(Saved data entries)

-----

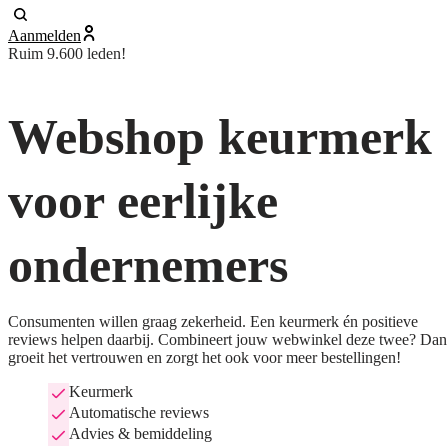
Aanmelden
Ruim 9.600 leden!
Webshop keurmerk
voor eerlijke
ondernemers
Consumenten willen graag zekerheid. Een keurmerk én positieve
reviews helpen daarbij. Combineert jouw webwinkel deze twee? Dan
groeit het vertrouwen en zorgt het ook voor meer bestellingen!
Keurmerk
Automatische reviews
Advies & bemiddeling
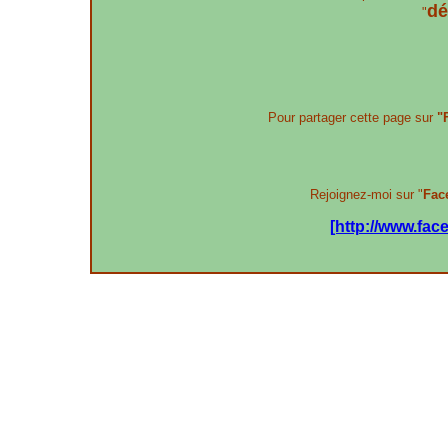
dé
"
Pour partager cette page sur
"
Rejoignez-moi sur "
Fac
[http://www.fa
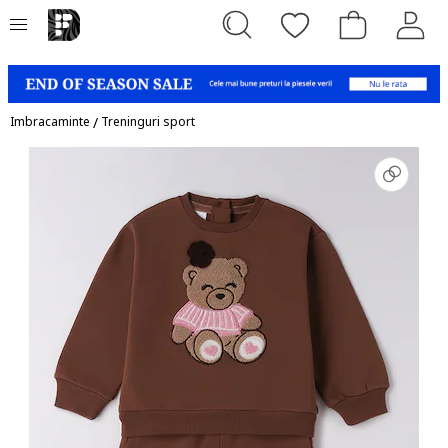
Imbracaminte
/
Treninguri sport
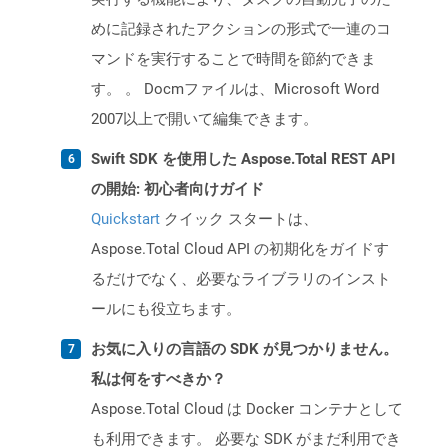
めに記録されたアクションの形式で一連のコ
マンドを実行することで時間を節約できま
す。 。 Docmファイルは、Microsoft Word
2007以上で開いて編集できます。
Swift SDK を使用した Aspose.Total REST API
の開始: 初心者向けガイド
Quickstart
クイック スタートは、
Aspose.Total Cloud API の初期化をガイドす
るだけでなく、必要なライブラリのインスト
ールにも役立ちます。
お気に入りの言語の SDK が見つかりません。
私は何をすべきか？
Aspose.Total Cloud は Docker コンテナとして
も利用できます。 必要な SDK がまだ利用でき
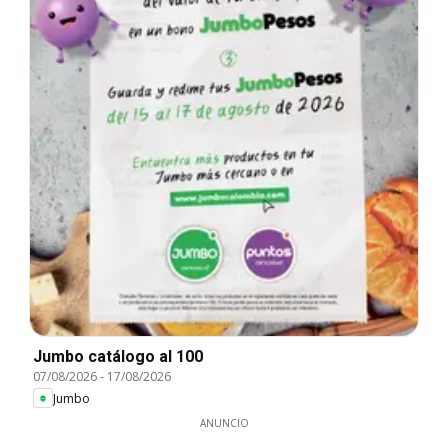
Jumbo catálogo al 100
07/08/2026
-
17/08/2026
Jumbo
ANUNCIO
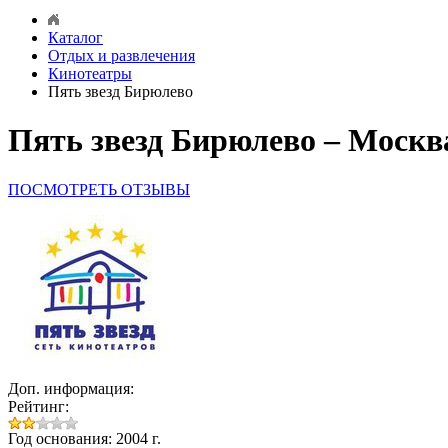
Каталог
Отдых и развлечения
Кинотеатры
Пять звезд Бирюлево
Пять звезд Бирюлево – Москв
ПОСМОТРЕТЬ ОТЗЫВЫ
Доп. информация:
Рейтинг:
Год основания: 2004 г.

-----

Write out the text of every entry above word for word, leaving out the pictures.

WRITTEN RESPONSE
Aanmelden
Ruim 9.600 leden!
Webshop keurmerk
voor eerlijke
ondernemers
Consumenten willen graag zekerheid. Een keurmerk én positieve
reviews helpen daarbij. Combineert jouw webwinkel deze twee? Dan
groeit het vertrouwen en zorgt het ook voor meer bestellingen!
Keurmerk
Automatische reviews
Advies & bemiddeling
dé
"
Pour partager cette page sur
"
Rejoignez-moi sur "
Fac
[http://www.fa
Imbracaminte
/
Treninguri sport
めに記録されたアクションの形式で一連のコ
マンドを実行することで時間を節約できま
す。 。 Docmファイルは、Microsoft Word
2007以上で開いて編集できます。
Swift SDK を使用した Aspose.Total REST API
の開始: 初心者向けガイド
Quickstart
クイック スタートは、
Aspose.Total Cloud API の初期化をガイドす
るだけでなく、必要なライブラリのインスト
ールにも役立ちます。
お気に入りの言語の SDK が見つかりません。
私は何をすべきか？
Aspose.Total Cloud は Docker コンテナとして
も利用できます。 必要な SDK がまだ利用でき
Jumbo catálogo al 100
07/08/2026
-
17/08/2026
Jumbo
ANUNCIO
Каталог
Отдых и развлечения
Кинотеатры
Пять звезд Бирюлево
Пять звезд Бирюлево – Москв
ПОСМОТРЕТЬ ОТЗЫВЫ
Доп. информация:
Рейтинг:
Год основания: 2004 г.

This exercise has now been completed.